▸ WORK INSTRUCTIONS
In full and without alteration, write out the records.

──────── SOURCE DATA ────────

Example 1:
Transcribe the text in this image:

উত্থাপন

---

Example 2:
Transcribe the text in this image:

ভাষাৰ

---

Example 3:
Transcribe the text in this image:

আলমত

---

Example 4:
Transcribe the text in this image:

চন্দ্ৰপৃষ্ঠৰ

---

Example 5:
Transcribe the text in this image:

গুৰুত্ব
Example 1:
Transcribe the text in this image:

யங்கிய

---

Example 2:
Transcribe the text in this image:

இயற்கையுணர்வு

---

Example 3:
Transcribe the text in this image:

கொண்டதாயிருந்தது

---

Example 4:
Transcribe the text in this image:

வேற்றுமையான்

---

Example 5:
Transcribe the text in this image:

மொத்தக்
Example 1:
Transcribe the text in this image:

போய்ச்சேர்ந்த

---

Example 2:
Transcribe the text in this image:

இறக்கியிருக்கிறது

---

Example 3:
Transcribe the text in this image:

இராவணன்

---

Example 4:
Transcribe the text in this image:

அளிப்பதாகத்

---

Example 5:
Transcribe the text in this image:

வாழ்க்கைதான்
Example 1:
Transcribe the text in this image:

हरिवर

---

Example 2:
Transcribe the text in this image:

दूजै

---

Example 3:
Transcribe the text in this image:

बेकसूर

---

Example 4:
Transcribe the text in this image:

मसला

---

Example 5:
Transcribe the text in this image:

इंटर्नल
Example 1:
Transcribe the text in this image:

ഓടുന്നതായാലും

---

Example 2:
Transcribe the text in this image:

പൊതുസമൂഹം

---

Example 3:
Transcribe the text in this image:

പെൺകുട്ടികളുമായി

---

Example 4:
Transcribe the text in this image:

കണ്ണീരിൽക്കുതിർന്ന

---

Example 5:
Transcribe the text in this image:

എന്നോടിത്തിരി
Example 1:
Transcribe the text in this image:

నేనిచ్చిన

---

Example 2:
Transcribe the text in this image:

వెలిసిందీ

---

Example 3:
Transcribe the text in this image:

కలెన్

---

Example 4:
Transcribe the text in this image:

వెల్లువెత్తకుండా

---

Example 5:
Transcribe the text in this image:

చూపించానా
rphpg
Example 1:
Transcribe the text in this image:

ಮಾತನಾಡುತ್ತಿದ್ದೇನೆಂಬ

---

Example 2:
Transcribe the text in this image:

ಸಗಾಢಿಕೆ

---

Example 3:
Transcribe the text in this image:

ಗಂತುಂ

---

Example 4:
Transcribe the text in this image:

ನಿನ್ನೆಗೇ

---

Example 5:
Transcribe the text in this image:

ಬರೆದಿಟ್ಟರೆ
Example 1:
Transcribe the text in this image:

────────

▸ WRITTEN ANSWER
Example 1:
Transcribe the text in this image:

উত্থাপন

---

Example 2:
Transcribe the text in this image:

ভাষাৰ

---

Example 3:
Transcribe the text in this image:

আলমত

---

Example 4:
Transcribe the text in this image:

চন্দ্ৰপৃষ্ঠৰ

---

Example 5:
Transcribe the text in this image:

গুৰুত্ব
Example 1:
Transcribe the text in this image:

யங்கிய

---

Example 2:
Transcribe the text in this image:

இயற்கையுணர்வு

---

Example 3:
Transcribe the text in this image:

கொண்டதாயிருந்தது

---

Example 4:
Transcribe the text in this image:

வேற்றுமையான்

---

Example 5:
Transcribe the text in this image:

மொத்தக்
Example 1:
Transcribe the text in this image:

போய்ச்சேர்ந்த

---

Example 2:
Transcribe the text in this image:

இறக்கியிருக்கிறது

---

Example 3:
Transcribe the text in this image:

இராவணன்

---

Example 4:
Transcribe the text in this image:

அளிப்பதாகத்

---

Example 5:
Transcribe the text in this image:

வாழ்க்கைதான்
Example 1:
Transcribe the text in this image:

हरिवर

---

Example 2:
Transcribe the text in this image:

दूजै

---

Example 3:
Transcribe the text in this image:

बेकसूर

---

Example 4:
Transcribe the text in this image:

मसला

---

Example 5:
Transcribe the text in this image:

इंटर्नल
Example 1:
Transcribe the text in this image:

ഓടുന്നതായാലും

---

Example 2:
Transcribe the text in this image:

പൊതുസമൂഹം

---

Example 3:
Transcribe the text in this image:

പെൺകുട്ടികളുമായി

---

Example 4:
Transcribe the text in this image:

കണ്ണീരിൽക്കുതിർന്ന

---

Example 5:
Transcribe the text in this image:

എന്നോടിത്തിരി
Example 1:
Transcribe the text in this image:

నేనిచ్చిన

---

Example 2:
Transcribe the text in this image:

వెలిసిందీ

---

Example 3:
Transcribe the text in this image:

కలెన్

---

Example 4:
Transcribe the text in this image:

వెల్లువెత్తకుండా

---

Example 5:
Transcribe the text in this image:

చూపించానా
rphpg
Example 1:
Transcribe the text in this image:

ಮಾತನಾಡುತ್ತಿದ್ದೇನೆಂಬ

---

Example 2:
Transcribe the text in this image:

ಸಗಾಢಿಕೆ

---

Example 3:
Transcribe the text in this image:

ಗಂತುಂ

---

Example 4:
Transcribe the text in this image:

ನಿನ್ನೆಗೇ

---

Example 5:
Transcribe the text in this image:

ಬರೆದಿಟ್ಟರೆ
Example 1:
Transcribe the text in this image:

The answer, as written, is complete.